### Entries shown
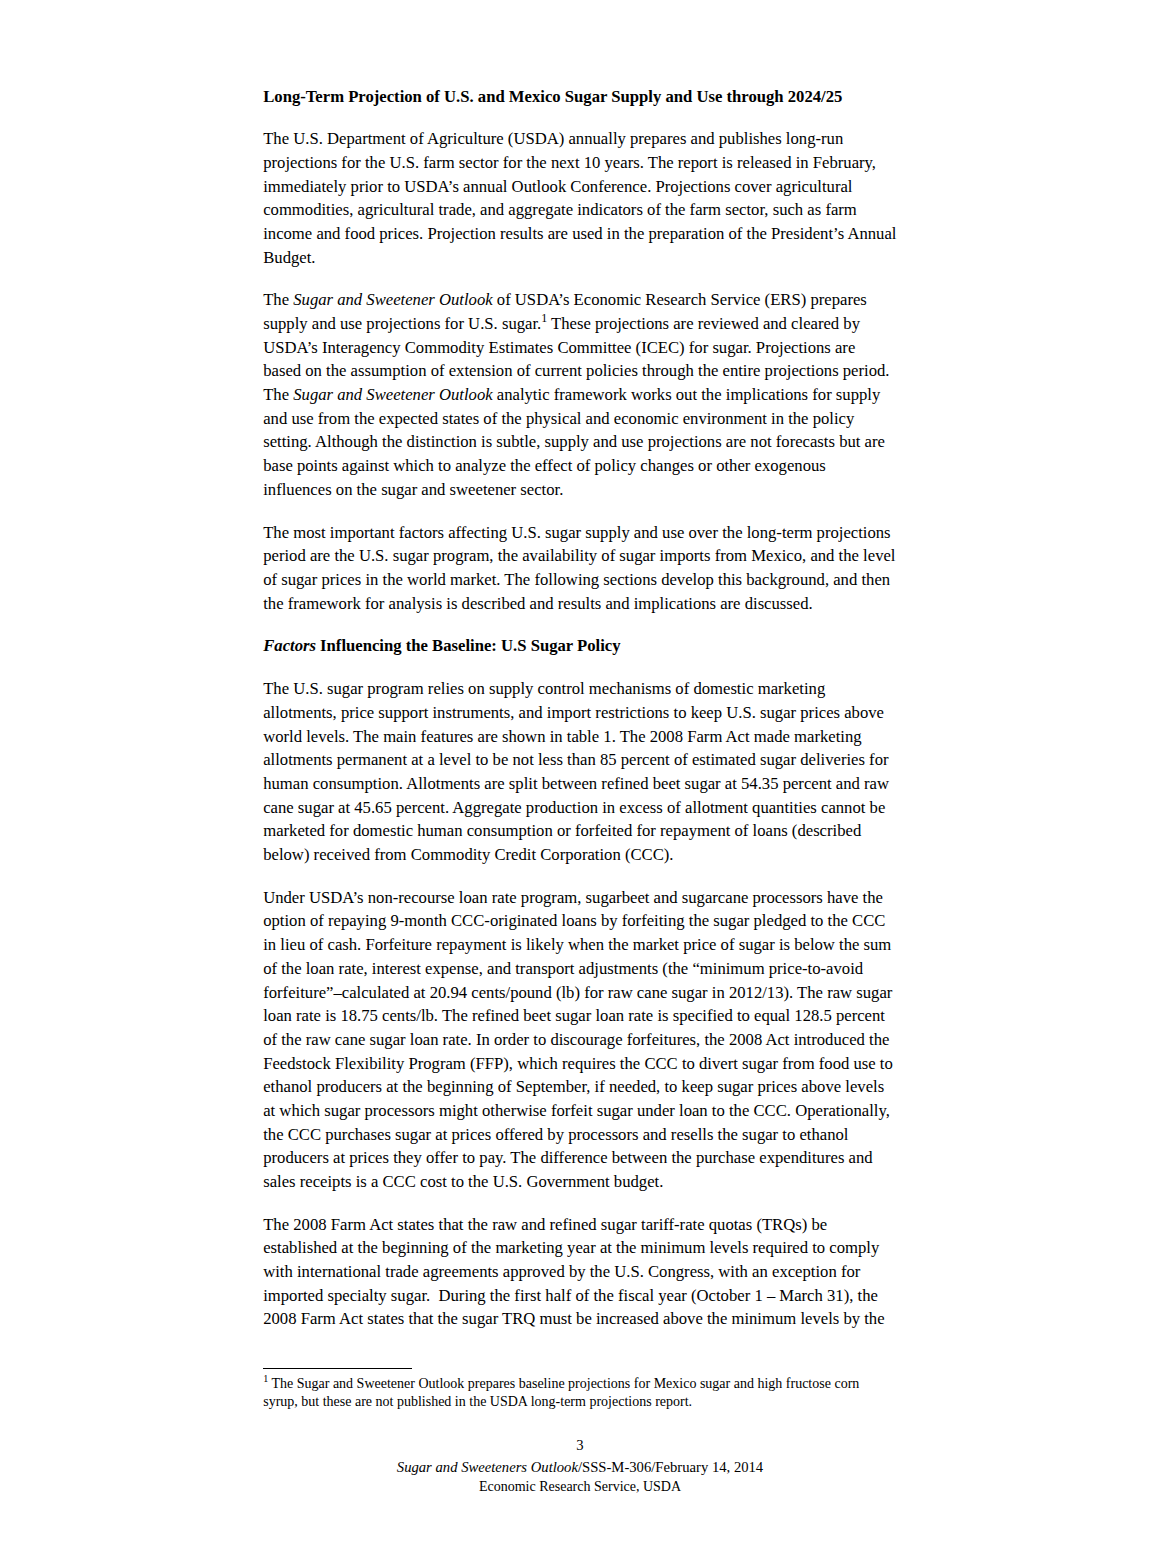Long-Term Projection of U.S. and Mexico Sugar Supply and Use through 2024/25
The U.S. Department of Agriculture (USDA) annually prepares and publishes long-run projections for the U.S. farm sector for the next 10 years. The report is released in February, immediately prior to USDA’s annual Outlook Conference. Projections cover agricultural commodities, agricultural trade, and aggregate indicators of the farm sector, such as farm income and food prices. Projection results are used in the preparation of the President’s Annual Budget.
The Sugar and Sweetener Outlook of USDA’s Economic Research Service (ERS) prepares supply and use projections for U.S. sugar.1 These projections are reviewed and cleared by USDA’s Interagency Commodity Estimates Committee (ICEC) for sugar. Projections are based on the assumption of extension of current policies through the entire projections period. The Sugar and Sweetener Outlook analytic framework works out the implications for supply and use from the expected states of the physical and economic environment in the policy setting. Although the distinction is subtle, supply and use projections are not forecasts but are base points against which to analyze the effect of policy changes or other exogenous influences on the sugar and sweetener sector.
The most important factors affecting U.S. sugar supply and use over the long-term projections period are the U.S. sugar program, the availability of sugar imports from Mexico, and the level of sugar prices in the world market. The following sections develop this background, and then the framework for analysis is described and results and implications are discussed.
Factors Influencing the Baseline: U.S Sugar Policy
The U.S. sugar program relies on supply control mechanisms of domestic marketing allotments, price support instruments, and import restrictions to keep U.S. sugar prices above world levels. The main features are shown in table 1. The 2008 Farm Act made marketing allotments permanent at a level to be not less than 85 percent of estimated sugar deliveries for human consumption. Allotments are split between refined beet sugar at 54.35 percent and raw cane sugar at 45.65 percent. Aggregate production in excess of allotment quantities cannot be marketed for domestic human consumption or forfeited for repayment of loans (described below) received from Commodity Credit Corporation (CCC).
Under USDA’s non-recourse loan rate program, sugarbeet and sugarcane processors have the option of repaying 9-month CCC-originated loans by forfeiting the sugar pledged to the CCC in lieu of cash. Forfeiture repayment is likely when the market price of sugar is below the sum of the loan rate, interest expense, and transport adjustments (the “minimum price-to-avoid forfeiture”–calculated at 20.94 cents/pound (lb) for raw cane sugar in 2012/13). The raw sugar loan rate is 18.75 cents/lb. The refined beet sugar loan rate is specified to equal 128.5 percent of the raw cane sugar loan rate. In order to discourage forfeitures, the 2008 Act introduced the Feedstock Flexibility Program (FFP), which requires the CCC to divert sugar from food use to ethanol producers at the beginning of September, if needed, to keep sugar prices above levels at which sugar processors might otherwise forfeit sugar under loan to the CCC. Operationally, the CCC purchases sugar at prices offered by processors and resells the sugar to ethanol producers at prices they offer to pay. The difference between the purchase expenditures and sales receipts is a CCC cost to the U.S. Government budget.
The 2008 Farm Act states that the raw and refined sugar tariff-rate quotas (TRQs) be established at the beginning of the marketing year at the minimum levels required to comply with international trade agreements approved by the U.S. Congress, with an exception for imported specialty sugar. During the first half of the fiscal year (October 1 – March 31), the 2008 Farm Act states that the sugar TRQ must be increased above the minimum levels by the
1 The Sugar and Sweetener Outlook prepares baseline projections for Mexico sugar and high fructose corn syrup, but these are not published in the USDA long-term projections report.
3
Sugar and Sweeteners Outlook/SSS-M-306/February 14, 2014
Economic Research Service, USDA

### Goal of the exercise
Every line above in which the word "February" occurs is to be copied.

### Solved problem
The U.S. Department of Agriculture (USDA) annually prepares and publishes long-run projections for the U.S. farm sector for the next 10 years. The report is released in February, immediately prior to USDA’s annual Outlook Conference. Projections cover agricultural commodities, agricultural trade, and aggregate indicators of the farm sector, such as farm income and food prices. Projection results are used in the preparation of the President’s Annual Budget.
Sugar and Sweeteners Outlook/SSS-M-306/February 14, 2014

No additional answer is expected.